Data excerpts
********

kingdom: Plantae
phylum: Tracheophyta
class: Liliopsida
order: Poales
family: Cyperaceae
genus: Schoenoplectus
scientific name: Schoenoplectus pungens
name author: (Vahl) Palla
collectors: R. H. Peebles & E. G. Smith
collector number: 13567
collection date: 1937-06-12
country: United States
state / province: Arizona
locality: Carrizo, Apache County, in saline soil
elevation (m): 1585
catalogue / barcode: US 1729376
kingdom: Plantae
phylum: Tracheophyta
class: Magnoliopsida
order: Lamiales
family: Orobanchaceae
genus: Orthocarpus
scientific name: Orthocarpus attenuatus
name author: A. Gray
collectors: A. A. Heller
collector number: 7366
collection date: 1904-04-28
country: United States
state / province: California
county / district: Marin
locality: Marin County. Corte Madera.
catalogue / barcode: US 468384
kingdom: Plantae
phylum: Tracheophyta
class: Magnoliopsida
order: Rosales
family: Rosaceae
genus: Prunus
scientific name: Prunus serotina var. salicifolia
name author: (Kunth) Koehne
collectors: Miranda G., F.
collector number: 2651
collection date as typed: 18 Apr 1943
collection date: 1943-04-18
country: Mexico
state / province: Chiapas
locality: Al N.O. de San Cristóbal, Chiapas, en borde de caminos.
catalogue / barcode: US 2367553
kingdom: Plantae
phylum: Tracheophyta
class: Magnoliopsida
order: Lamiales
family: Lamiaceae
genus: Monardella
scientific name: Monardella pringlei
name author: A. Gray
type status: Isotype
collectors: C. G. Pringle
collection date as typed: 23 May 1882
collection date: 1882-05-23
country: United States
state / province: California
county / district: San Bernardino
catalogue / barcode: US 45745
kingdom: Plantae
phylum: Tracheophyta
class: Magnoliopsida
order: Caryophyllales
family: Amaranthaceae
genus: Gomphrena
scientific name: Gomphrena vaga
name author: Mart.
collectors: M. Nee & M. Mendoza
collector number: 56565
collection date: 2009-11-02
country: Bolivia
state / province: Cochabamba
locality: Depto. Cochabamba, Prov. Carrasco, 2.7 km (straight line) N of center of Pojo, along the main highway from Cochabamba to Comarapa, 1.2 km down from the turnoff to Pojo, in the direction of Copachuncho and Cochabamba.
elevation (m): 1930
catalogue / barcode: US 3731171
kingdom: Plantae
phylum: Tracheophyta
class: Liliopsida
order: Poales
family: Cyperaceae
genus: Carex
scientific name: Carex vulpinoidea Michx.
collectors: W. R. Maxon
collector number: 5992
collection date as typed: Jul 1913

********

• **GOAL**
Reproduce every line of the listing above without alteration.

• **COMPLETED TASK**
kingdom: Plantae
phylum: Tracheophyta
class: Liliopsida
order: Poales
family: Cyperaceae
genus: Schoenoplectus
scientific name: Schoenoplectus pungens
name author: (Vahl) Palla
collectors: R. H. Peebles & E. G. Smith
collector number: 13567
collection date: 1937-06-12
country: United States
state / province: Arizona
locality: Carrizo, Apache County, in saline soil
elevation (m): 1585
catalogue / barcode: US 1729376
kingdom: Plantae
phylum: Tracheophyta
class: Magnoliopsida
order: Lamiales
family: Orobanchaceae
genus: Orthocarpus
scientific name: Orthocarpus attenuatus
name author: A. Gray
collectors: A. A. Heller
collector number: 7366
collection date: 1904-04-28
country: United States
state / province: California
county / district: Marin
locality: Marin County. Corte Madera.
catalogue / barcode: US 468384
kingdom: Plantae
phylum: Tracheophyta
class: Magnoliopsida
order: Rosales
family: Rosaceae
genus: Prunus
scientific name: Prunus serotina var. salicifolia
name author: (Kunth) Koehne
collectors: Miranda G., F.
collector number: 2651
collection date as typed: 18 Apr 1943
collection date: 1943-04-18
country: Mexico
state / province: Chiapas
locality: Al N.O. de San Cristóbal, Chiapas, en borde de caminos.
catalogue / barcode: US 2367553
kingdom: Plantae
phylum: Tracheophyta
class: Magnoliopsida
order: Lamiales
family: Lamiaceae
genus: Monardella
scientific name: Monardella pringlei
name author: A. Gray
type status: Isotype
collectors: C. G. Pringle
collection date as typed: 23 May 1882
collection date: 1882-05-23
country: United States
state / province: California
county / district: San Bernardino
catalogue / barcode: US 45745
kingdom: Plantae
phylum: Tracheophyta
class: Magnoliopsida
order: Caryophyllales
family: Amaranthaceae
genus: Gomphrena
scientific name: Gomphrena vaga
name author: Mart.
collectors: M. Nee & M. Mendoza
collector number: 56565
collection date: 2009-11-02
country: Bolivia
state / province: Cochabamba
locality: Depto. Cochabamba, Prov. Carrasco, 2.7 km (straight line) N of center of Pojo, along the main highway from Cochabamba to Comarapa, 1.2 km down from the turnoff to Pojo, in the direction of Copachuncho and Cochabamba.
elevation (m): 1930
catalogue / barcode: US 3731171
kingdom: Plantae
phylum: Tracheophyta
class: Liliopsida
order: Poales
family: Cyperaceae
genus: Carex
scientific name: Carex vulpinoidea Michx.
collectors: W. R. Maxon
collector number: 5992
collection date as typed: Jul 1913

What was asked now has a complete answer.